Two of the people I know personally have turned their volunteer work at the same nonprofit into paid employment, and at least one of them met their future boss while volunteering for a different group.
It could be beneficial to seek any professional opportunities, regardless of whether or not they lead to full-time employment.
In my community, boards of neighborhood associations often turn to consultants with whom members of the board already have positive working connections when they need assistance with long-term planning, accounting, or legal services.
There is nothing unethical about the technique, and it is obviously useful for consultants with strong connections, as long as any specific consultant is the best person for the job at hand and is not limited by ethical conflicts.
5. Acquiring Physical and Mental Health Advantages
This is supported by credible scientific evidence: Volunteering can improve your health in a number of ways, including by providing you with a regular opportunity to get some exercise and meet new people. Volunteers were found to have lower rates of depression symptoms in a large European study compared to those who did not engage in volunteer work.
High blood pressure was linked to volunteer work in an analysis of older persons conducted by Carnegie Mellon. Those who volunteered a minimum of 200 hours in the previous year had a lower risk of developing hypertension compared to those who volunteered less frequently or didn’t volunteer at all.
More so than lonely initiatives like my research summaries, volunteer options that foster social connection, such as chairing a parent group at your kid’s school or helping on a Habitat for Humanity home build, are likely to boost mental health. Physical health is more likely to improve in the context of more physically demanding activities, such as the Habitat for Humanity construction.
However, I must caution you Altruism was revealed to be a predictor of mortality risk in a study conducted on the Wisconsin Longitudinal Survey in 2012.
A lower mortality rate was seen among study participants who volunteered out of altruism compared to those whose motivations were less altruistic across the four-year study period.

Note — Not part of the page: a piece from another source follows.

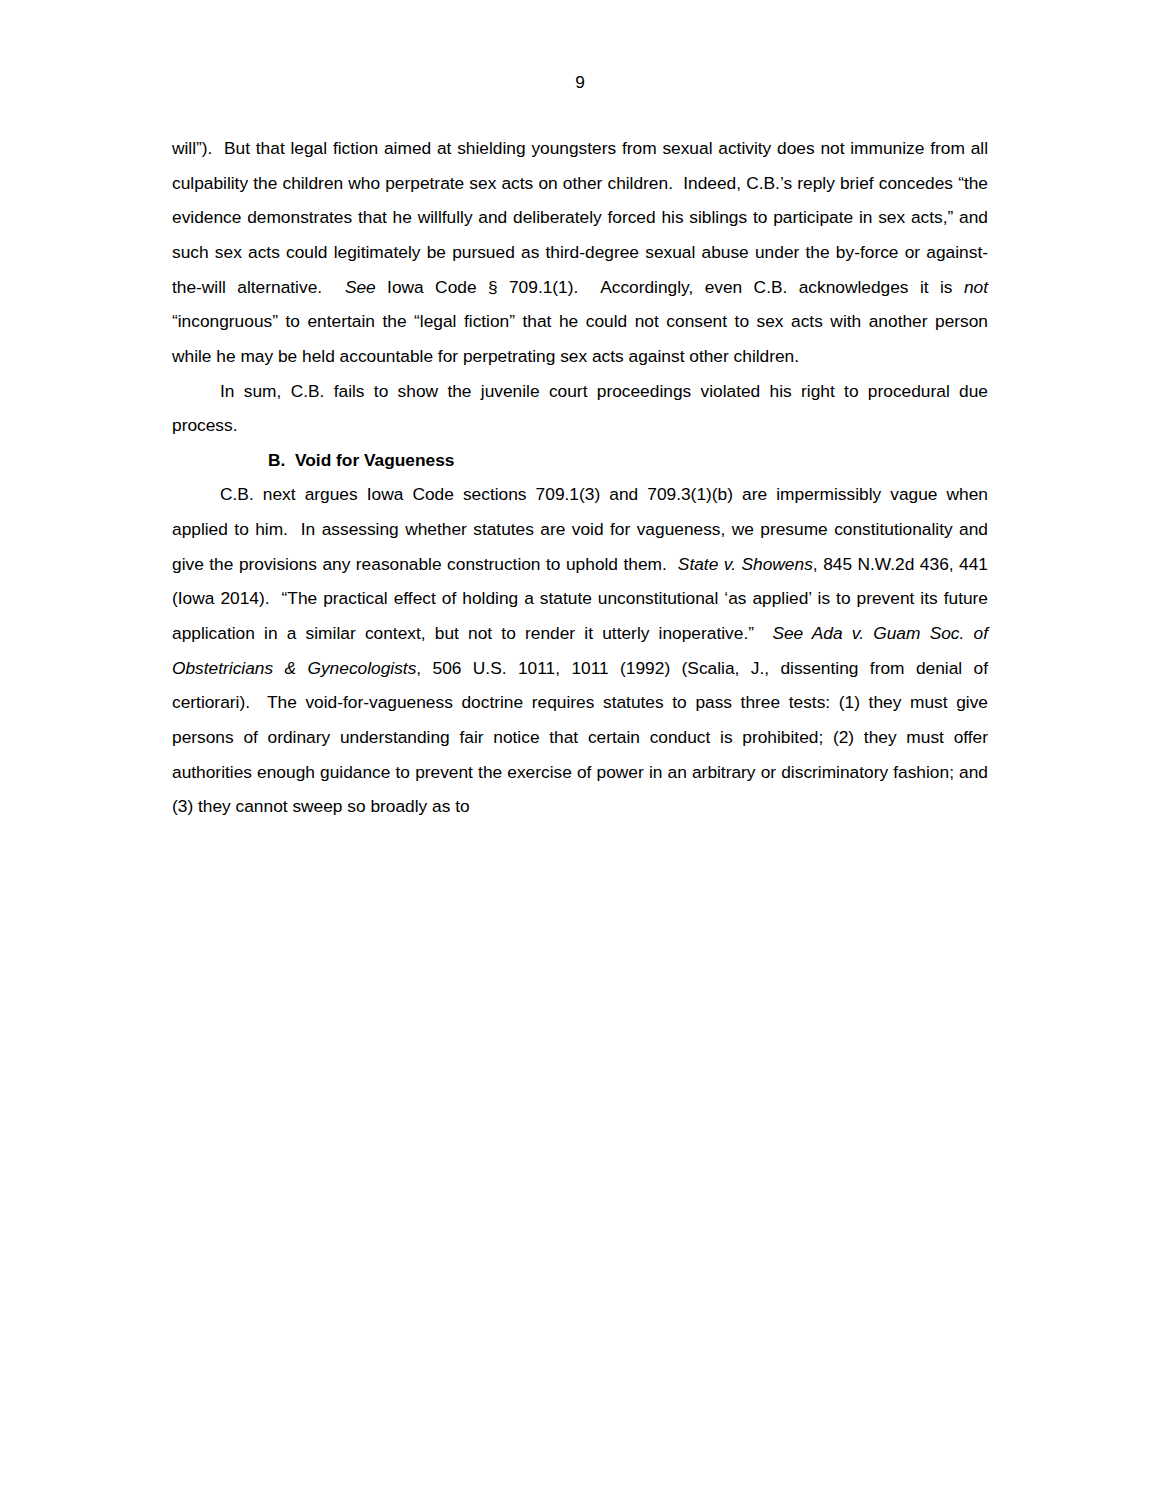9
will”). But that legal fiction aimed at shielding youngsters from sexual activity does not immunize from all culpability the children who perpetrate sex acts on other children. Indeed, C.B.’s reply brief concedes “the evidence demonstrates that he willfully and deliberately forced his siblings to participate in sex acts,” and such sex acts could legitimately be pursued as third-degree sexual abuse under the by-force or against-the-will alternative. See Iowa Code § 709.1(1). Accordingly, even C.B. acknowledges it is not “incongruous” to entertain the “legal fiction” that he could not consent to sex acts with another person while he may be held accountable for perpetrating sex acts against other children.
In sum, C.B. fails to show the juvenile court proceedings violated his right to procedural due process.
B. Void for Vagueness
C.B. next argues Iowa Code sections 709.1(3) and 709.3(1)(b) are impermissibly vague when applied to him. In assessing whether statutes are void for vagueness, we presume constitutionality and give the provisions any reasonable construction to uphold them. State v. Showens, 845 N.W.2d 436, 441 (Iowa 2014). “The practical effect of holding a statute unconstitutional ‘as applied’ is to prevent its future application in a similar context, but not to render it utterly inoperative.” See Ada v. Guam Soc. of Obstetricians & Gynecologists, 506 U.S. 1011, 1011 (1992) (Scalia, J., dissenting from denial of certiorari). The void-for-vagueness doctrine requires statutes to pass three tests: (1) they must give persons of ordinary understanding fair notice that certain conduct is prohibited; (2) they must offer authorities enough guidance to prevent the exercise of power in an arbitrary or discriminatory fashion; and (3) they cannot sweep so broadly as to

It’s worth noticing, however, the reason is unclear. Be sure your motivations are sound if you hope to see positive health effects from your volunteer work.
6. Achieving Personal Satisfaction
Some volunteers value the social side more than the health benefits, but this is only one example of how people’s definitions of personal fulfillment can vary widely. Others find solace in helping those less fortunate or making a concrete difference in their communities.

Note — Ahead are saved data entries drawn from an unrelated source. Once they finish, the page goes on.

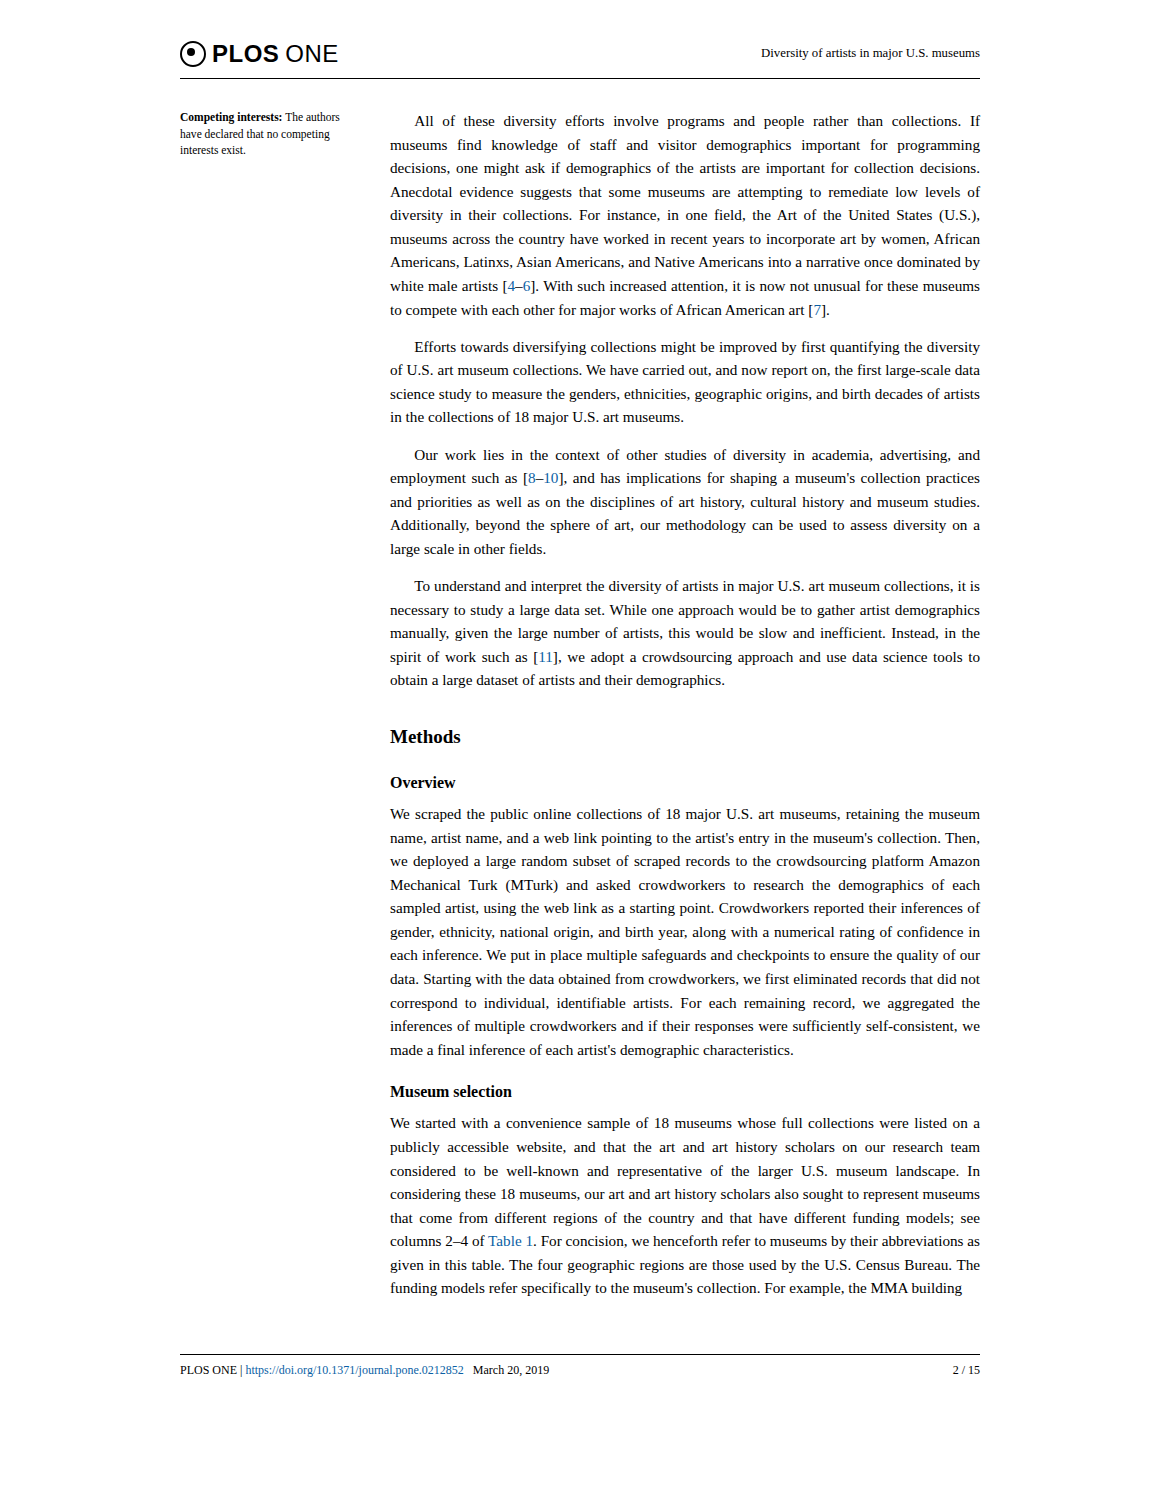PLOS ONE
Diversity of artists in major U.S. museums
Competing interests: The authors have declared that no competing interests exist.
All of these diversity efforts involve programs and people rather than collections. If museums find knowledge of staff and visitor demographics important for programming decisions, one might ask if demographics of the artists are important for collection decisions. Anecdotal evidence suggests that some museums are attempting to remediate low levels of diversity in their collections. For instance, in one field, the Art of the United States (U.S.), museums across the country have worked in recent years to incorporate art by women, African Americans, Latinxs, Asian Americans, and Native Americans into a narrative once dominated by white male artists [4–6]. With such increased attention, it is now not unusual for these museums to compete with each other for major works of African American art [7].
Efforts towards diversifying collections might be improved by first quantifying the diversity of U.S. art museum collections. We have carried out, and now report on, the first large-scale data science study to measure the genders, ethnicities, geographic origins, and birth decades of artists in the collections of 18 major U.S. art museums.
Our work lies in the context of other studies of diversity in academia, advertising, and employment such as [8–10], and has implications for shaping a museum's collection practices and priorities as well as on the disciplines of art history, cultural history and museum studies. Additionally, beyond the sphere of art, our methodology can be used to assess diversity on a large scale in other fields.
To understand and interpret the diversity of artists in major U.S. art museum collections, it is necessary to study a large data set. While one approach would be to gather artist demographics manually, given the large number of artists, this would be slow and inefficient. Instead, in the spirit of work such as [11], we adopt a crowdsourcing approach and use data science tools to obtain a large dataset of artists and their demographics.
Methods
Overview
We scraped the public online collections of 18 major U.S. art museums, retaining the museum name, artist name, and a web link pointing to the artist's entry in the museum's collection. Then, we deployed a large random subset of scraped records to the crowdsourcing platform Amazon Mechanical Turk (MTurk) and asked crowdworkers to research the demographics of each sampled artist, using the web link as a starting point. Crowdworkers reported their inferences of gender, ethnicity, national origin, and birth year, along with a numerical rating of confidence in each inference. We put in place multiple safeguards and checkpoints to ensure the quality of our data. Starting with the data obtained from crowdworkers, we first eliminated records that did not correspond to individual, identifiable artists. For each remaining record, we aggregated the inferences of multiple crowdworkers and if their responses were sufficiently self-consistent, we made a final inference of each artist's demographic characteristics.
Museum selection
We started with a convenience sample of 18 museums whose full collections were listed on a publicly accessible website, and that the art and art history scholars on our research team considered to be well-known and representative of the larger U.S. museum landscape. In considering these 18 museums, our art and art history scholars also sought to represent museums that come from different regions of the country and that have different funding models; see columns 2–4 of Table 1. For concision, we henceforth refer to museums by their abbreviations as given in this table. The four geographic regions are those used by the U.S. Census Bureau. The funding models refer specifically to the museum's collection. For example, the MMA building
PLOS ONE | https://doi.org/10.1371/journal.pone.0212852 March 20, 2019
2 / 15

Others try to find meaning in life by serving others. This is especially true with older volunteers who are either partially or fully retired, as well as those who are temporarily unemployed.
Motivated volunteers may uncover dormant skills or personality traits that prove useful in other contexts, boosting their confidence and even opening up new opportunities for personal or professional growth.

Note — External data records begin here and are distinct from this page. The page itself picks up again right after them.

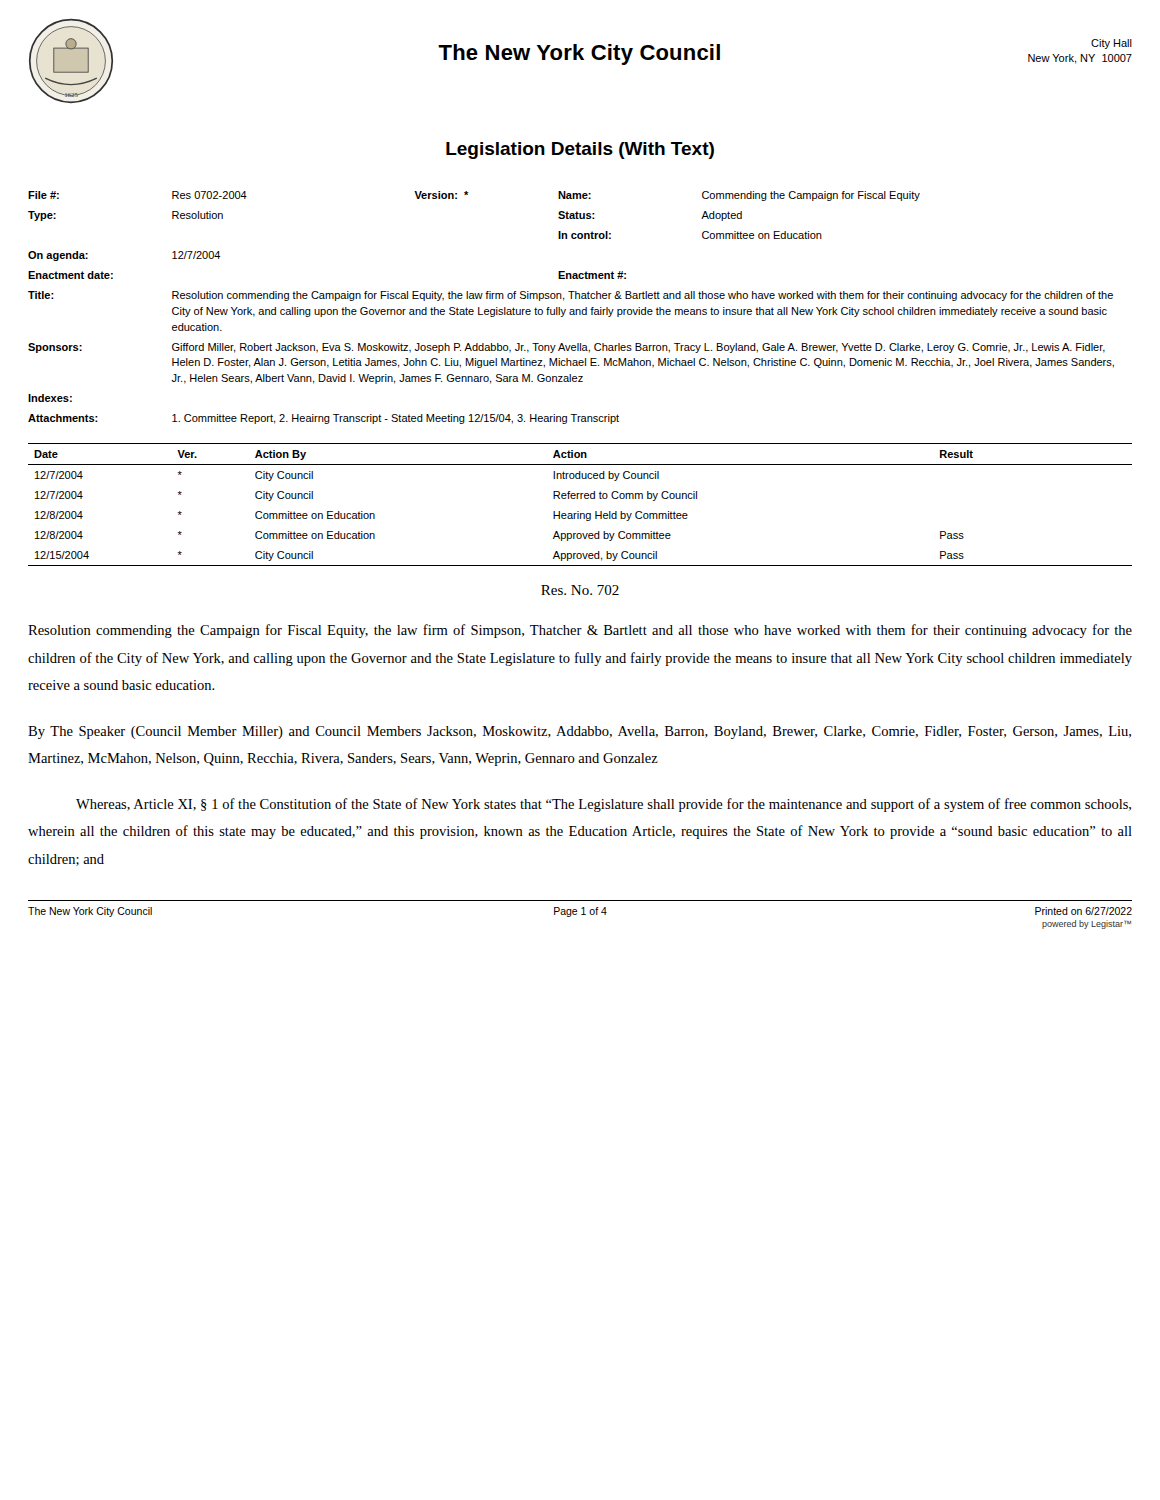The New York City Council
City Hall
New York, NY 10007
Legislation Details (With Text)
| File #: | Res 0702-2004 | Version: * | Name: | Commending the Campaign for Fiscal Equity |
| Type: | Resolution | | Status: | Adopted |
| | | | In control: | Committee on Education |
| On agenda: | 12/7/2004 | | | |
| Enactment date: | | | Enactment #: | |
| Title: | Resolution commending the Campaign for Fiscal Equity, the law firm of Simpson, Thatcher & Bartlett and all those who have worked with them for their continuing advocacy for the children of the City of New York, and calling upon the Governor and the State Legislature to fully and fairly provide the means to insure that all New York City school children immediately receive a sound basic education. |
| Sponsors: | Gifford Miller, Robert Jackson, Eva S. Moskowitz, Joseph P. Addabbo, Jr., Tony Avella, Charles Barron, Tracy L. Boyland, Gale A. Brewer, Yvette D. Clarke, Leroy G. Comrie, Jr., Lewis A. Fidler, Helen D. Foster, Alan J. Gerson, Letitia James, John C. Liu, Miguel Martinez, Michael E. McMahon, Michael C. Nelson, Christine C. Quinn, Domenic M. Recchia, Jr., Joel Rivera, James Sanders, Jr., Helen Sears, Albert Vann, David I. Weprin, James F. Gennaro, Sara M. Gonzalez |
| Indexes: | |
| Attachments: | 1. Committee Report, 2. Heairng Transcript - Stated Meeting 12/15/04, 3. Hearing Transcript |
| Date | Ver. | Action By | Action | Result |
| --- | --- | --- | --- | --- |
| 12/7/2004 | * | City Council | Introduced by Council | |
| 12/7/2004 | * | City Council | Referred to Comm by Council | |
| 12/8/2004 | * | Committee on Education | Hearing Held by Committee | |
| 12/8/2004 | * | Committee on Education | Approved by Committee | Pass |
| 12/15/2004 | * | City Council | Approved, by Council | Pass |
Res. No. 702
Resolution commending the Campaign for Fiscal Equity, the law firm of Simpson, Thatcher & Bartlett and all those who have worked with them for their continuing advocacy for the children of the City of New York, and calling upon the Governor and the State Legislature to fully and fairly provide the means to insure that all New York City school children immediately receive a sound basic education.
By The Speaker (Council Member Miller) and Council Members Jackson, Moskowitz, Addabbo, Avella, Barron, Boyland, Brewer, Clarke, Comrie, Fidler, Foster, Gerson, James, Liu, Martinez, McMahon, Nelson, Quinn, Recchia, Rivera, Sanders, Sears, Vann, Weprin, Gennaro and Gonzalez
Whereas, Article XI, § 1 of the Constitution of the State of New York states that “The Legislature shall provide for the maintenance and support of a system of free common schools, wherein all the children of this state may be educated,” and this provision, known as the Education Article, requires the State of New York to provide a “sound basic education” to all children; and
The New York City Council
Page 1 of 4
Printed on 6/27/2022
powered by Legistar™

I don’t give out nearly as much of my time as I should to charity. Even when I was doing a lot of volunteer work, it never amounted to more than a few hours a week. Because of my new responsibilities as a father, I haven’t been able to make any significant efforts to help others.
These days, rather than donning a uniform and heading out into the field on behalf of a cause I care about, I am much more inclined to make a tiny financial contribution.
Nonetheless, I do believe that I have contributed to my community through my volunteer work over the years. I’ve served on the board of a community group that works to improve the lives of the city’s most disadvantaged residents, taught English to newly arrived refugees, and maintained a network of hiking trails. When I consider my hard work, I feel proud.
It’s not necessary to sacrifice a great deal of your time or skills in order to help others. It doesn’t matter how much time you can devote; even an hour a week will help.